Learning Neural Volumetric Pose Features for Camera Localization
Jingyu Lin, Jiaqi Gu, Bojian Wu, Lubin Fan, Renjie Chen, Ligang Liu, Jieping Ye
TL;DR
This work tackles camera localization by addressing the limitations of Absolute Pose Regression (APR) through a neural volumetric pose feature called PoseMap. PoseMap is learned by augmenting NeRF with a dedicated pose branch (NeRF-P) and is trained alongside an APRNet to produce discriminate pose representations and enable novel-view synthesis for data augmentation. The authors introduce a self-supervised online alignment mechanism that leverages unlabelled images to further refine pose features, achieving averages gains of approximately 14.28% in translation and 20.51% in rotation on indoor and outdoor benchmarks, and delivering state-of-the-art APR performance on challenging datasets.
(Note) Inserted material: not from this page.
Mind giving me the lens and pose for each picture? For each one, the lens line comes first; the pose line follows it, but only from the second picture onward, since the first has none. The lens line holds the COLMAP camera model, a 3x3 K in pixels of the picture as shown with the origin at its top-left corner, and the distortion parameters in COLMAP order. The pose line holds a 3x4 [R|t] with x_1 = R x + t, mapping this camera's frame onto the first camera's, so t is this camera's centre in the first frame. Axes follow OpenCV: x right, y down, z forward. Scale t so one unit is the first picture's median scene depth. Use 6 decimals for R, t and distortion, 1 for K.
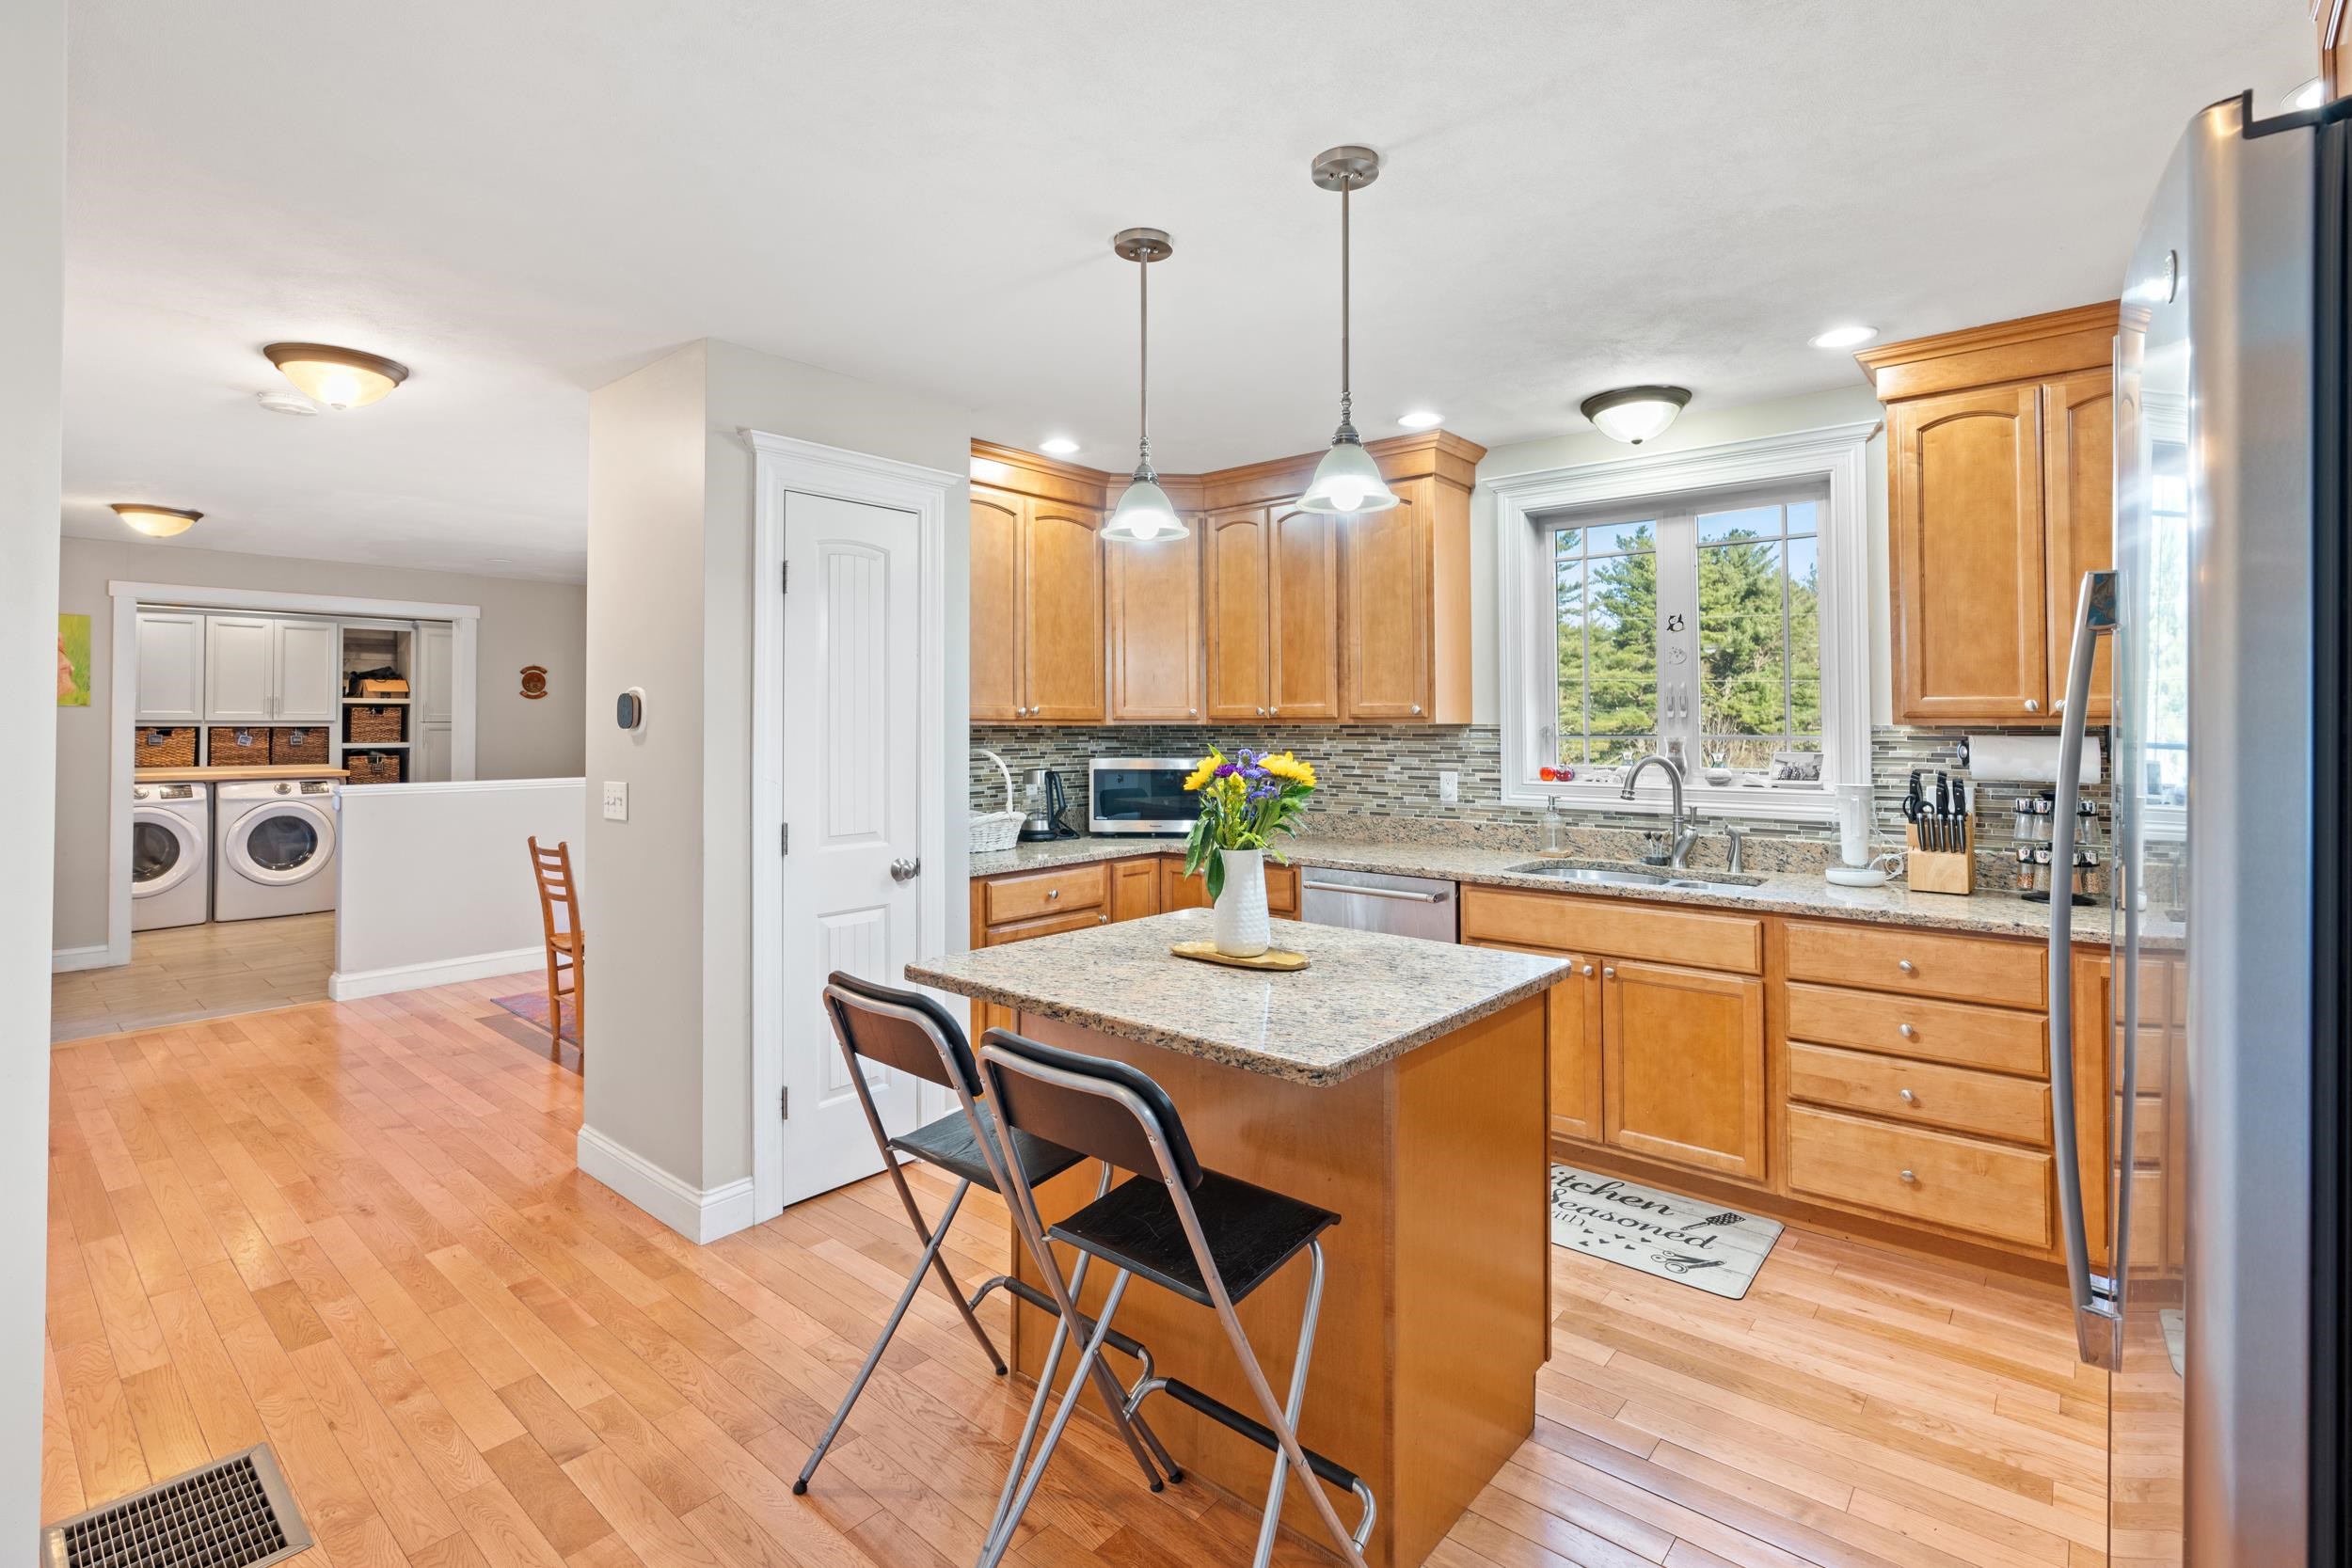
lens RADIAL K [[1074.5, 0, 1186.0], [0, 1074.5, 709.5], [0, 0, 1]] dist [-0.007414, 0.002614]
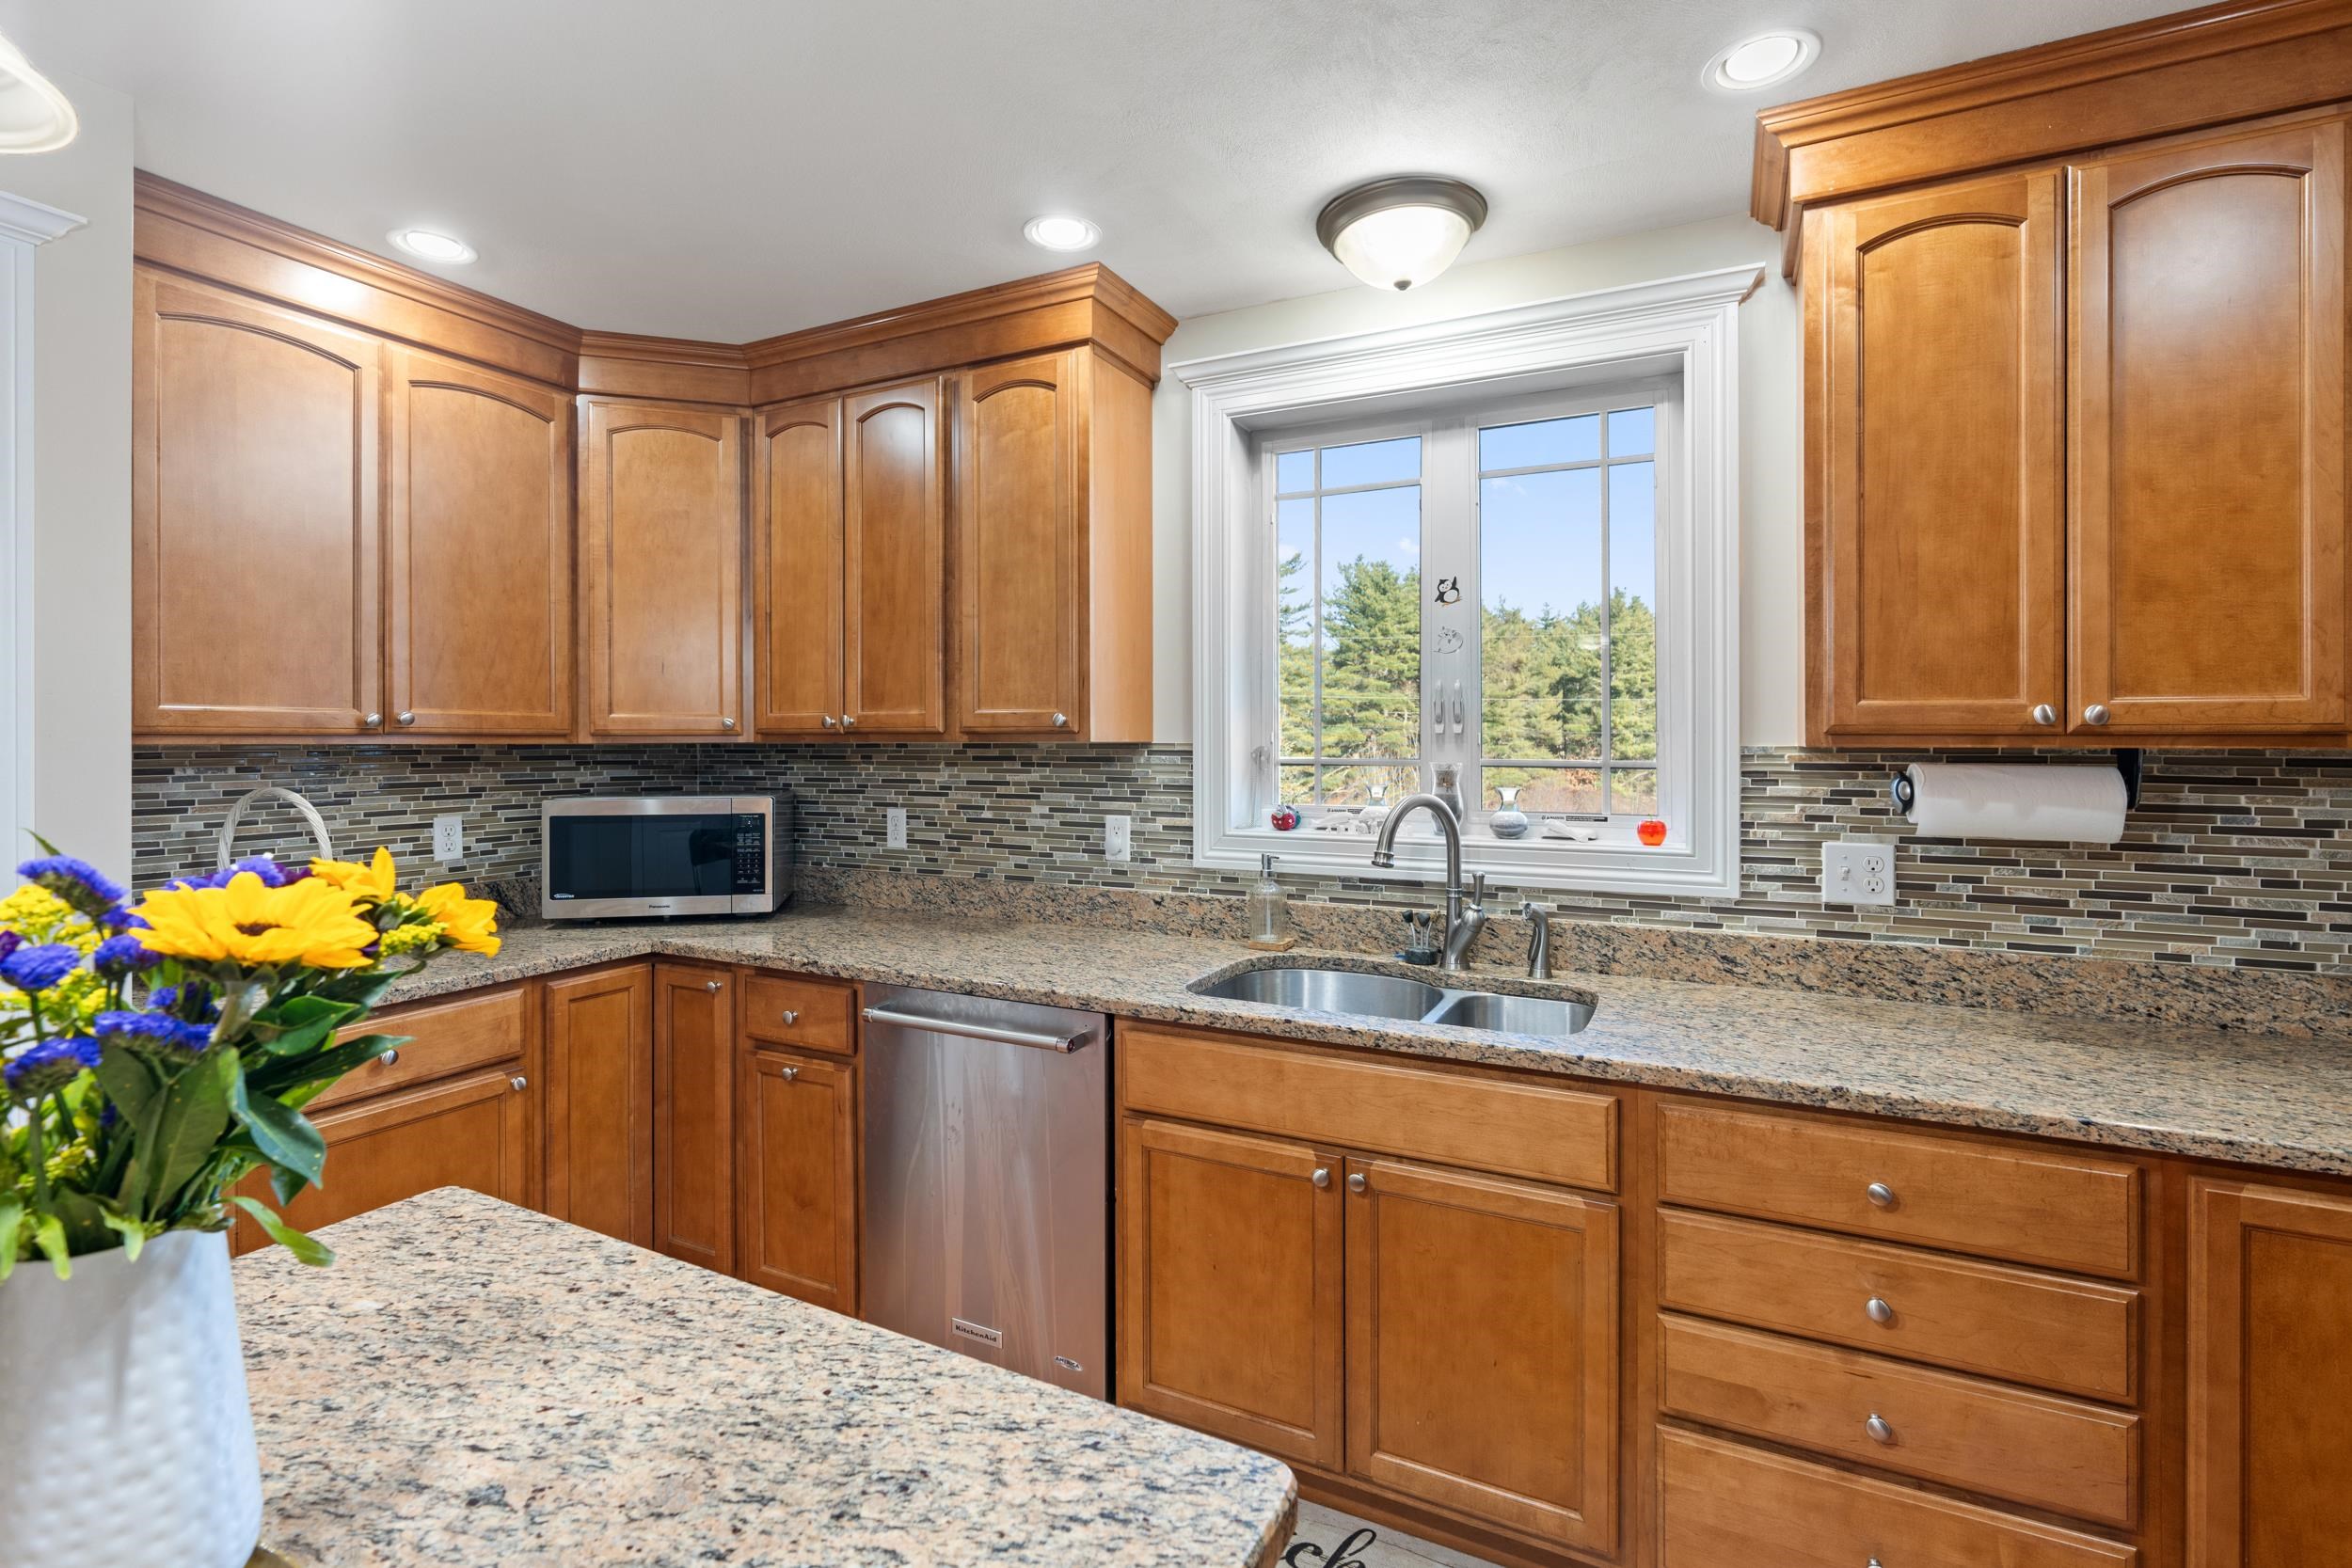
lens RADIAL K [[1074.5, 0, 1161.7], [0, 1074.5, 767.9], [0, 0, 1]] dist [-0.007414, 0.002614]
pose [[0.975347, -0.004365, 0.220632, 0.178980], [-0.004474, 0.999208, 0.039546, 0.004219], [-0.220630, -0.039558, 0.974555, 0.505890]]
Overall, PoseMap demonstrates that neural volumetric features can encode implicit pose information, enabling robust, data-efficient camera localization and paving the way for further integration with structure-based cues. $SE(3)$ poses are regressed in the framework, and the approach benefits from online self-supervision and novel-view synthesis to enhance generalization and accuracy.
Abstract
We introduce a novel neural volumetric pose feature, termed PoseMap, designed to enhance camera localization by encapsulating the information between images and the associated camera poses. Our framework leverages an Absolute Pose Regression (APR) architecture, together with an augmented NeRF module. This integration not only facilitates the generation of novel views to enrich the training dataset but also enables the learning of effective pose features. Additionally, we extend our architecture for self-supervised online alignment, allowing our method to be used and fine-tuned for unlabelled images within a unified framework. Experiments demonstrate that our method achieves 14.28% and 20.51% performance gain on average in indoor and outdoor benchmark scenes, outperforming existing APR methods with state-of-the-art accuracy.